Application Layer

Overview

Why application-level fault injection is useful

Operators think in requests

Most metrics, dashboards, and alerts that we consume are in terms of requests. RPS, error rate, and latency all implicitly use a request as a unit of work. Requests are not a concept available at the infrastructure-level. At that level, all we see are streams of packets with IP addresses and ports. By moving up to the application-level, we can use all of the request-level metadata in constructing an attack.

Operators Think in Requests

Since requests can include identifiers like customer ID, device ID, country, etc, those facets may be used in constructing an attack. When you have that ability, it is much easier to create a small, well-defined blast radius in your attack. That, in turn, allows for much faster feedback loops and lets you discover latent problems more quickly.

Fault injection without system access

Injecting infrastructure failures requires running a process and accessing other system-level resources. In serverless environments such as AWS Lambda, Google Cloud Functions, and Azure Functions, this access is impossible. In these cases, it is necessary to include the fault-injection mechanism within the application itself.

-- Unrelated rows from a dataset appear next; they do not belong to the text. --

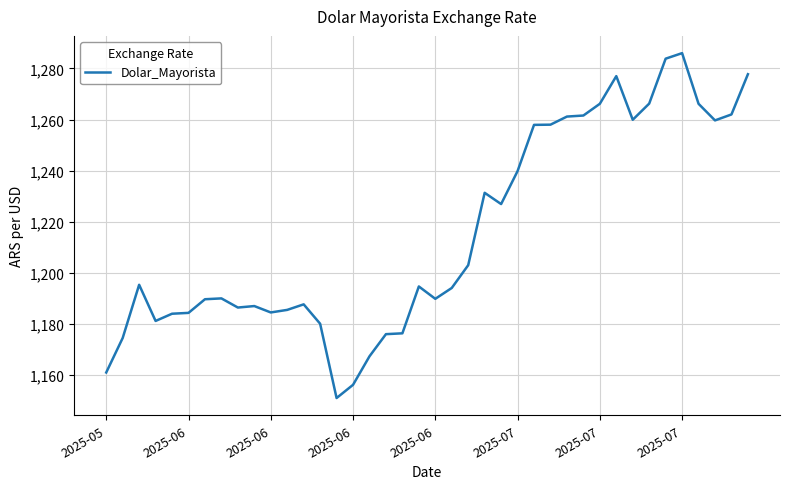

What is the greatest value displayed?

1286.0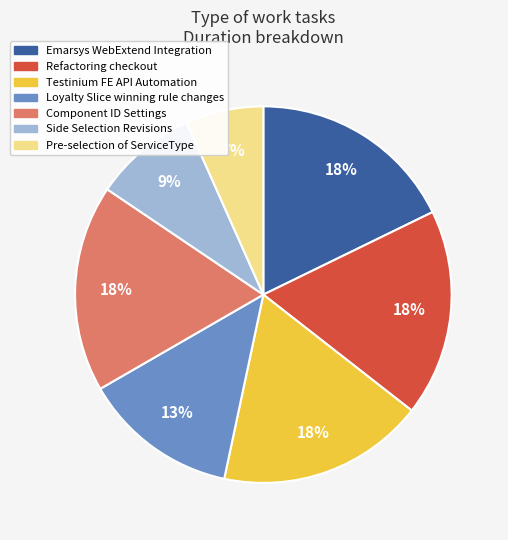

What percentage is the Pre-selection of ServiceType slice, to the nearest percent?

7%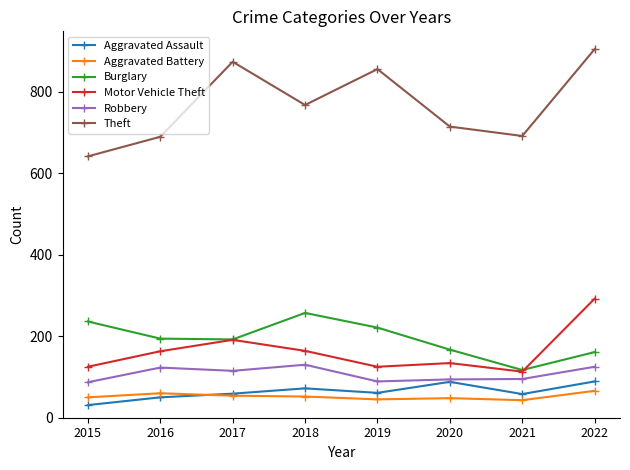

True or false: Motor Vehicle Theft has a value of 51 at 2016.

False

ALFI runs in the JVM as a library, so once you have integrated it into your application, you may use it in any environment.

Examples

  • Simulate an outage in production by creating an attack on your customer ID only. Then you can look for signs of problems when logged in as yourself, while no other users are even aware an attack is occurring.
  • Simulate a problem with a specific endpoint. Partial failure in distributed systems is quite common - some endpoints may be unavailable while others are working perfectly. In order to simulate such a scenario, you can create an attack targeted to some endpoints only and then determine how your system reacts.
  • Always-on failure testing. If you limit an attack to a set of devices you control, then you can run tests against those devices on a regular basis and evaluate how the user experience works when the system is degraded.